8. Molecular markers

Clinical deployment of targeted therapeutic agents typically requires a molecular assay that defines the cancer subpopulation most likely to respond. Simple genomic markers that predict response include immunohistochemical and fluorescence in situ hybridization (FISH) based assays for HER2 amplification to identify potential responders to trastuzumab and lapatinib (Dybdal et al., 2005), FISH‐ and PCR‐based assays to detect the BCR‐Abl fusion gene to identify imatinib responders (Bhatia et al., 2003), and DNA sequence‐based assays to detect BRCA1/2 carriers that are likely to respond to olaparib or iniparib (Spurdle et al., 2012). More complex omic signatures are being explored to predict responses to a broad range of targeted and non‐targets therapies. Recent studies suggest that useful markers may be found to predict responses to a significant fraction of targeted therapies (Heiser et al., 2011; Spurdle et al., 2012; Wagle et al., 2012; Walsh et al., 2010).

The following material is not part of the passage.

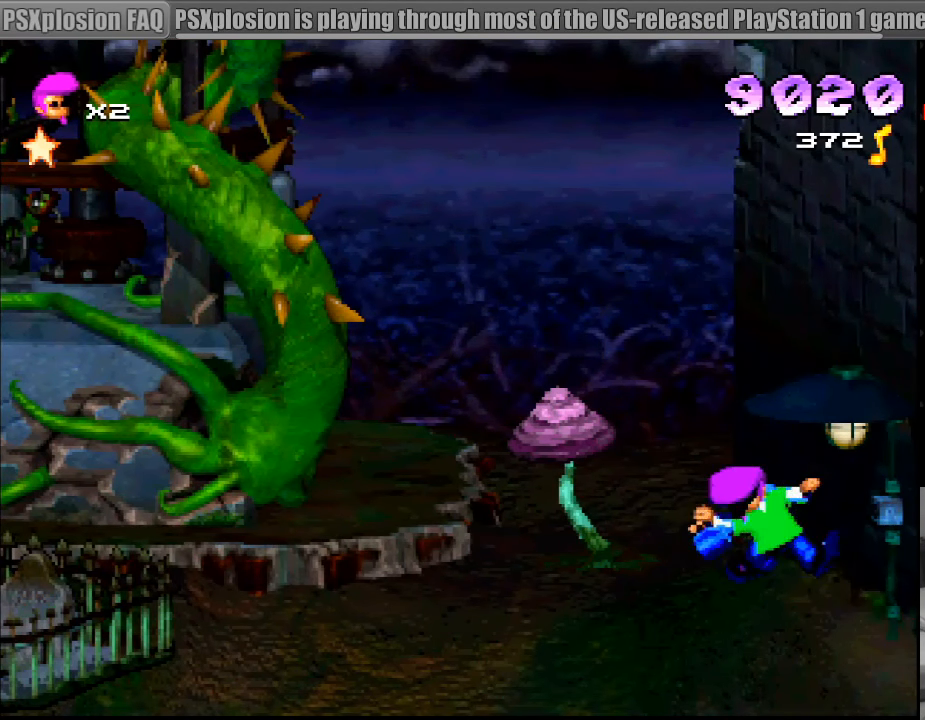
{"buttons": ["R1", "DPAD_RIGHT"], "events": [[117, "DPAD_UP", "down"], [167, "R1", "up"], [200, "DPAD_UP", "up"], [250, "R1", "down"]]}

However, development of such markers is only beginning and careful assay standardization (e.g. development according to Clinical Laboratory Improvement Amendments (CLIA) guidelines) and clinical validation is needed before assays should be used to select patients for targeted therapies.

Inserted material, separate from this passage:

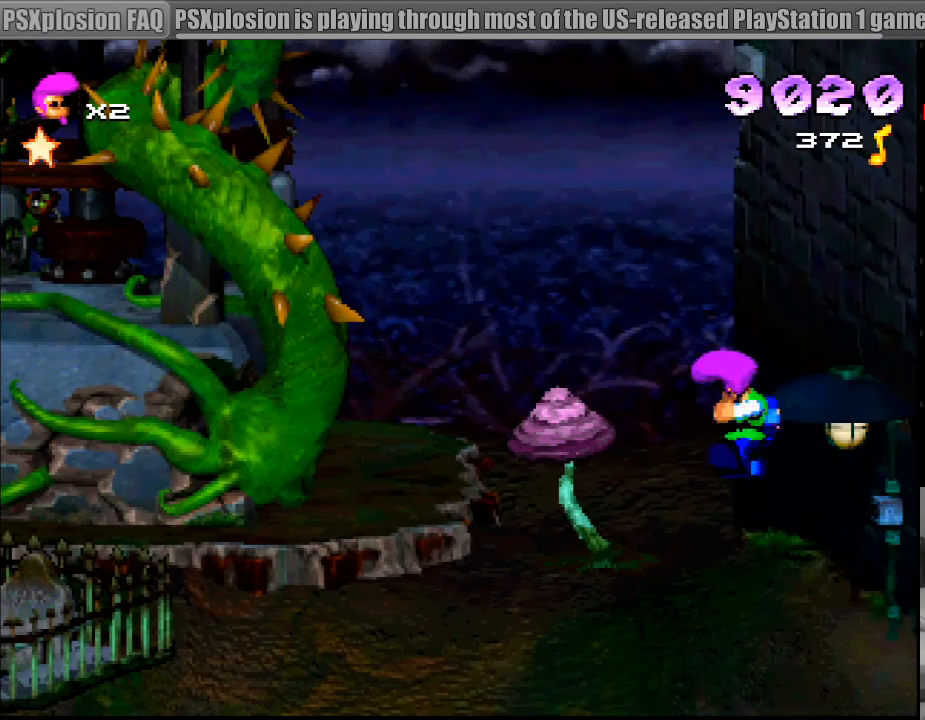
{"buttons": ["R1", "DPAD_LEFT"], "events": [[100, "CIRCLE", "down"], [283, "DPAD_RIGHT", "up"], [350, "CIRCLE", "up"], [450, "DPAD_LEFT", "down"]]}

Altogether, the confluence of international efforts to identify mutations in human tumors, understand pathways that are deregulated, develop targeted therapies for those pathways and properly implement those therapies clinically is leading us to the desired horizon – an age of personalized medicine where the most efficacious treatment is dictated by and tailored to the tumor and the patient. While more work and likely many more years of effort are needed to reach this goal, this review provides insight into the methodology of developing targeted therapies and outlines successes that demonstrate the fight against cancer is not insurmountable.

Garay Joseph P., Gray Joe W. (2012), Omics and therapy – A basis for precision medicine, Molecular Oncology, 6, doi: 10.1016/j.molonc.2012.02.009.